The few people who have kept me going are my family who are always ridiculously encouraging and strangely proud of my stupid bike adventures. I sometimes think how hard it must be for them when I’m off doing relatively crazy stuff in the UK and Europe when they’re in Australia waiting on their phones for the latest update. They will be my most loyal dot-watchers, I’m sure of it.
A few friends have helped out where they can too. I’ve begged and borrowed (not yet stolen!) kit when I’ve needed it and thankfully they’ve delivered on a lot of my requests. It’s not all about material things though and I’ve had such great support from one particularly great human who keeps me going with virtual pats on the back when I’m riding overnight or in other countries, talking me through the workings of my own mind when I get overwhelmed with everything but most of all, I get to talk shit a lot of the time which is really helpful in keeping me grounded and feeling normal.

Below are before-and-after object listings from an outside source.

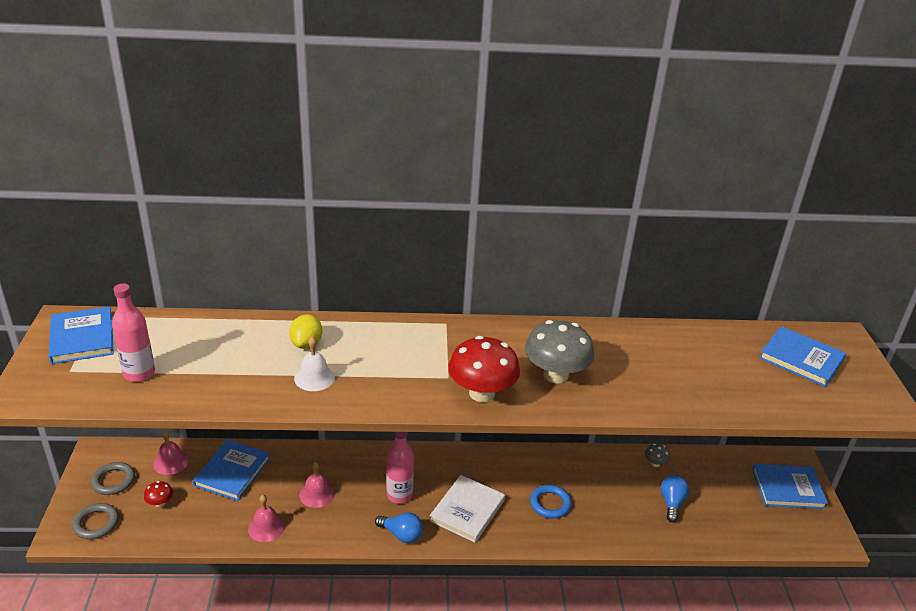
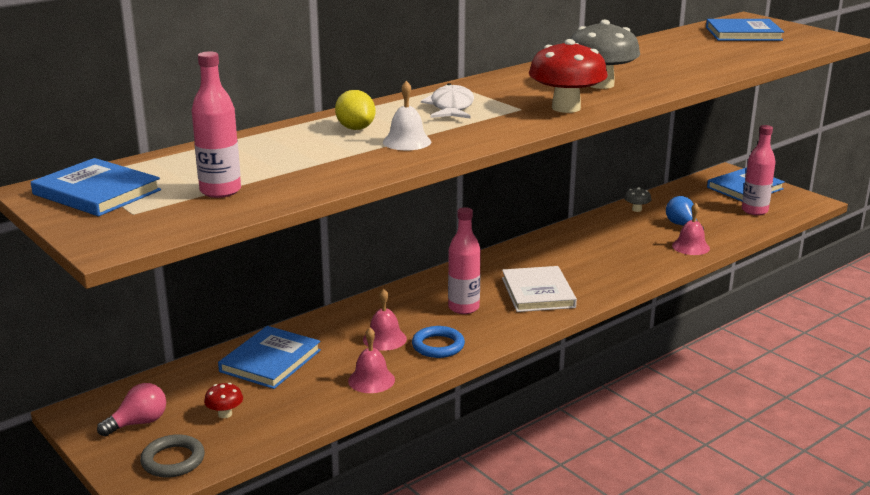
camera: 35 degrees left, 10 degrees down
(113, 481) = (138, 423): grey ring -> pink light bulb
(171, 462) = (186, 382): pink bell -> pink bell (690, 247)
(232, 472) = (270, 361): blue book -> blue book turned 45 degrees clockwise
(401, 535) = (506, 330): blue light bulb -> none
(402, 350) = (451, 107): none -> white fish
(550, 504) = (596, 262): blue ring -> blue ring (438, 346)
(761, 520) = (754, 211): none -> pink bottle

I’ve ridden with some absolute corkers of people: mine and Lorna’s trip to Wales, our peloton of six audax wankers that stuck together during our 400, Andy Matthews who towed me a lot of the way to Copenhagen, my work colleagues who I swear are forever out to crucify me up hills whenever we have our stag weekends, my RCC clubmates who’ve let me hold their wheel on comparatively smaller rides because I’ve run out of legs and the familiar faces I’ve met on many audaxes now – it’s been great not feeling alone in this wacky world of mine.
I’ve met so many wonderful people through social media: ex-racers, fellow racers and downright generous people. I’m very much looking forward to putting faces to names on those famous cobbles.
I still have half a route to plot unfortunately so if any of you know Austria, Slovakia, Romania, Bulgaria or Greece well, drop me a line! I also need to get a couple of bits of kit: an Apidura extended top tube pack, Apidura extended (obvs) food pouch. I need to firm up what clothing I’ll be wearing and whether or not to take this or that, whether to take a spare pair of bibs etc. I need to book a train down to London the night before my train to Brussels too, come to think of it. Oh and I’ve got a course of three rabies shots in the next 21 days at £40 per dose to stop me succumbing to potential dog bites. I need to make sure I’ve got enough money loaded on my Monzo card before I leave which therefore means limited spendies between now and then.
I feel excited, terrified, nervous, anxious, both prepared and underprepared, overwhelmed and incredibly lucky. Not many people get to experience what I will so I’ll look forward to it, embrace it and learn some invaluable lessons from it all. And probably end up having a quarter life crisis afterwards!
It’s just riding bikes. See you on The Muur.